Problem with SRE's regular expressions

Mon Mar 4 18:06:55 EST 2002

In article <3C83EA12.5030406 at free.fr>, Christophe Delord wrote:
> Thanks for your explanation!
> 
> In my real program, I had a more complex regexp. I need to match text 
> enclosed in << ... >>
> I first have used such an expression : <<([^>]|>[^>])*>>
> but I prefered <<.*?>> because it is more readable.
> 
> I'll listen to the advice and use my old regexp to see how faster it is 
> this way ;-)
> 
> Thanks,
> Christophe.

#
# Actually, it looks like you can do at least sixty times better than
# the re you have above.
#

import sys, time, re

print sys.version

def timefn(fn):
    t = time.time()
    fn()
    t = time.time() - t
    print "%40s %f" % (fn.__name__, t)

m#Very Long String 
vls = "<<" + " <that's still a very very big string!> "*100 + ">>"

def simple_version():
    ' This is the version from your post '
    r = re.compile(r'<<([^>]|>[^>])*>>')
    for i in xrange(10000): r.match(vls)

def non_grouping_match():
    ' This one uses non-grouping matches '
    r = re.compile(r'<<(?:[^>]|>[^>])*>>')
    for i in xrange(10000): r.match(vls)

def match_with_big_groups():
    ''' This one uses [^>]+ inside the group, in order to make each group
        as large as possible. '''
    r = re.compile(r'<<([^>]+|>[^>])*>>')
    for i in xrange(10000): r.match(vls)

def non_grouping_match_with_big_groups():
    ' This version uses both of the above tricks. '
    r = re.compile(r'<<(?:[^>]+|>[^>])*>>')
    for i in xrange(10000): r.match(vls)

def nongreedy_match():
    " And for comparison, here's the one with the nongreedy match. "
    r = re.compile(r'<<.*?>>')
    for i in xrange(10000): r.match(vls)

timefn(simple_version)
timefn(non_grouping_match)
timefn(match_with_big_groups)
timefn(non_grouping_match_with_big_groups)
timefn(nongreedy_match)

#
# Platform:
#    2.2+ (#30, Jan 29 2002, 21:20:45) 
#    [GCC 2.96 20000731 (Red Hat Linux 7.1 2.96-98)]
#
# OUTPUT
#                          simple_version 37.967640
#                      non_grouping_match 34.108361
#                   match_with_big_groups 0.818009
#      non_grouping_match_with_big_groups 0.634849
#                         nongreedy_match 16.892410

So it looks like the big win is to use [^>]+ inside your parenthesis.
It's a slight improvement to use (?: ) instead of ( ), but not much.
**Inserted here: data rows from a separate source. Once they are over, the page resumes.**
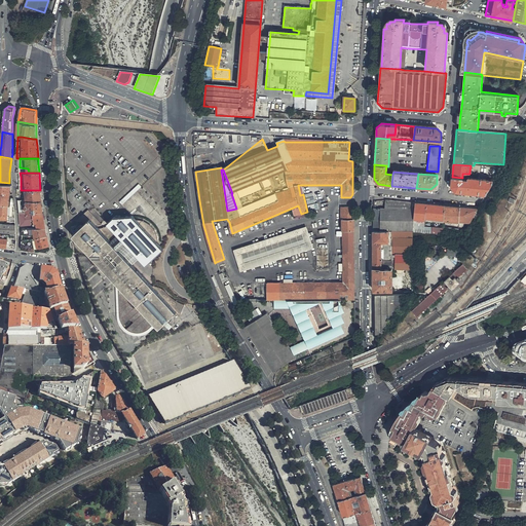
[(455,191),(484,194),(492,183),(492,181),(468,178),(467,179),(466,180),(464,180),(462,181),(462,178),(452,177),(451,186),(455,191)]
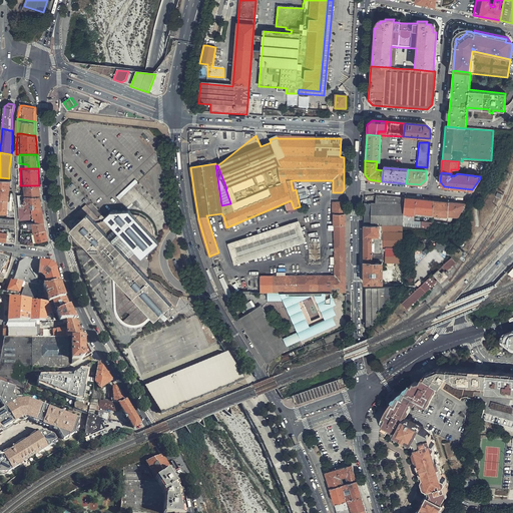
[(0,199),(14,200),(13,189),(11,189),(12,180),(3,179),(0,179),(0,199)]
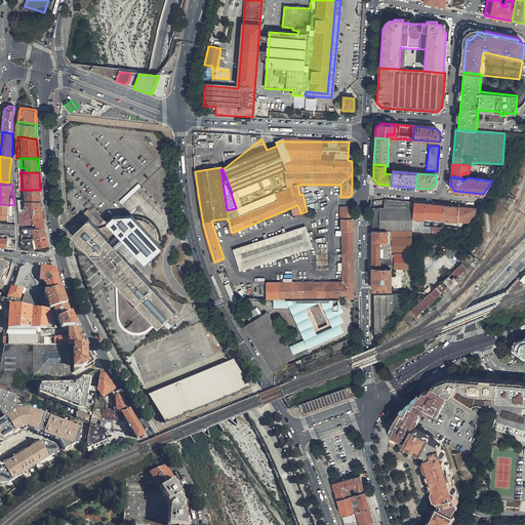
[(30,200),(42,200),(40,190),(37,190),(26,190),(27,193),(28,200),(30,200)]
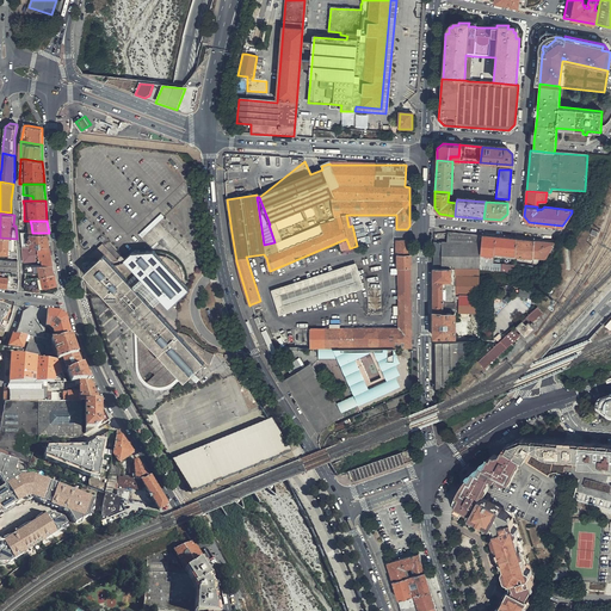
[(44,246),(51,247),(49,233),(35,233),(32,233),(22,233),(23,247),(35,247),(44,247),(44,246)]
Bonus observation 1: In this case, the overhead from matching a
parenthesized expression over and over is more than than the
backtracking overhead from '.*?' .

Bonus observation 2: I purposefully put some '>' characters into the
test string.  When I took them out, I found that the 60X performance
improvement turned into a 332X performance.  Thus, the winning pattern
above is fastest of all when the parenthesized expression matches only
once.

It-looks-like-I'm-going-to-have-to-go-rewrite-all-the-scanners-I'm-
  maintaining-ly Y'rs

-- 
 Nick Mathewson    <Q nick Q m at alum dot mit dot edu>
                      Remove Q's to respond.  No spam.